"Hadoop" HDFs three components: NameNode, Secondarynamenode, and Datanode

Source: Internet
Author: User
Tags time interval


HDFs consists primarily of three components, Namenode, Secondarynamenode, and Datanode, where Namenode and Secondarynamenode run on the master node, The Datanode runs on the slave node.



The HDFS architecture is shown below:







1. NameNode



Namenode manages the namespace of the HDFs file system, which maintains the file system tree and all files and directories in the tree. Namenode also handles the opening, closing, moving, and renaming of these files and directories. The actual file data is operated by Datanode.



When the client initiates the request, the request first arrives at the Namenode,namenode analysis request and then tells the client which datanode to find the data block on. The client that receives the message interacts directly with the Datanode.



The types of meta data in Namenode are:



(1) The filename directory and their hierarchical relationship, (2) The owner of the file directory and their permissions, (3) the name of each file block and what blocks the file is composed of.



It is important to note that the metadata information saved by Namenode does not contain the location information for each block, only the name of the block and which blocks the file consists of. The location information of the block is obtained from Datanode at each restart of the Namenode, and Namenode maintains communication through the heartbeat mechanism and datanode, monitoring the file system in real-time for normal operation.



2. DataNode



The Datanode is run on the slave node, also known as the work node. It is responsible for the storage of data blocks, but also for the client side to provide read and write services, but also receive namenode instructions, create, delete and copy operations. Datanode also periodically sends the stored File block list information to Namenode through the heartbeat mechanism. And Datanode also communicates with other datanode nodes, and the copy data block has achieved the purpose of redundancy.



3. Secondarynamenode



Namenode metadata information is stored in Fsimage, Namenode will be read into memory after each reboot, and in order to prevent data loss during the run, the Namenode operation will be continuously written to the local Editlog file.



When the checkpoint is triggered, Fsimage will apply the action in the Editlog file again, then write the new version of Fsimage back to disk and delete the old transaction information from the Editlog file. Checkpoints have two triggering mechanisms: (1) The time interval is triggered in seconds (Dfs.namenode.checkpoint.period), and (2) the transaction value trigger (DFS.NAMENODE.CHECKPOINT.TXNS) that reaches the file system accumulation.

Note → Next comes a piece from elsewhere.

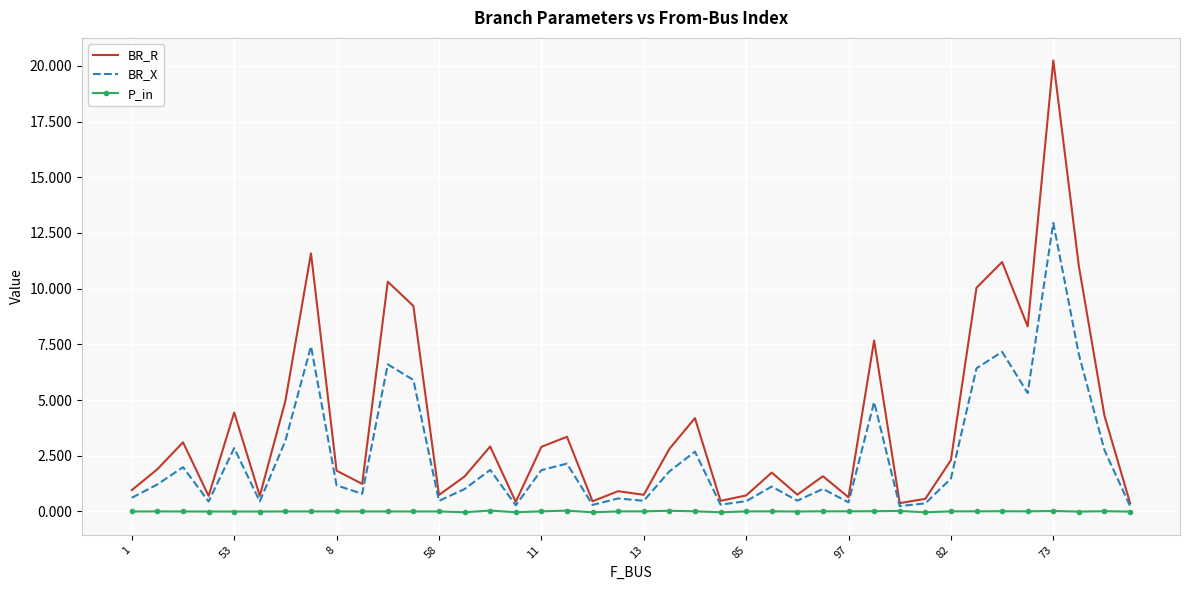

True or false: BR_X and P_in intersect in this chart.

False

The merging of Fsimage and Editlog files uses the Secondarynamenode component, which works as follows:



(1) before merging, notify Namenode to write all operations to the new Editlog file and name it edits.new;



(2) Secondarynamenode the merger of Fsimage and Editlog from the Namenode office;



(3) Secondarynamenode the merger of Fsimage and Editlog into new fsimage documents;



(4) Namenode gets the merged new Fsimage from the Secondarynamenode and replaces the old ones, and replaces the edits.new created in the Editlog with (1).



(5) Update the checkpoints in the fstime.



In conclusion:



(1) Fsimage: The metadata information of HDFs that was saved is the last checkpoint;



(2) Editlog: Saved is the HDFS metadata information state change information that occurred from the last checkpoint;



(3) Fstime: The timestamp of the last checkpoint was saved.


Contact Us

The content source of this page is from Internet, which doesn't represent Alibaba Cloud's opinion; products and services mentioned on that page don't have any relationship with Alibaba Cloud. If the content of the page makes you feel confusing, please write us an email, we will handle the problem within 5 days after receiving your email.

If you find any instances of plagiarism from the community, please send an email to: info-contact@alibabacloud.com and provide relevant evidence. A staff member will contact you within 5 working days.

A Free Trial That Lets You Build Big!

Start building with 50+ products and up to 12 months usage for Elastic Compute Service

  • Sales Support

    1 on 1 presale consultation

  • After-Sales Support

    24/7 Technical Support 6 Free Tickets per Quarter Faster Response

  • Alibaba Cloud offers highly flexible support services tailored to meet your exact needs.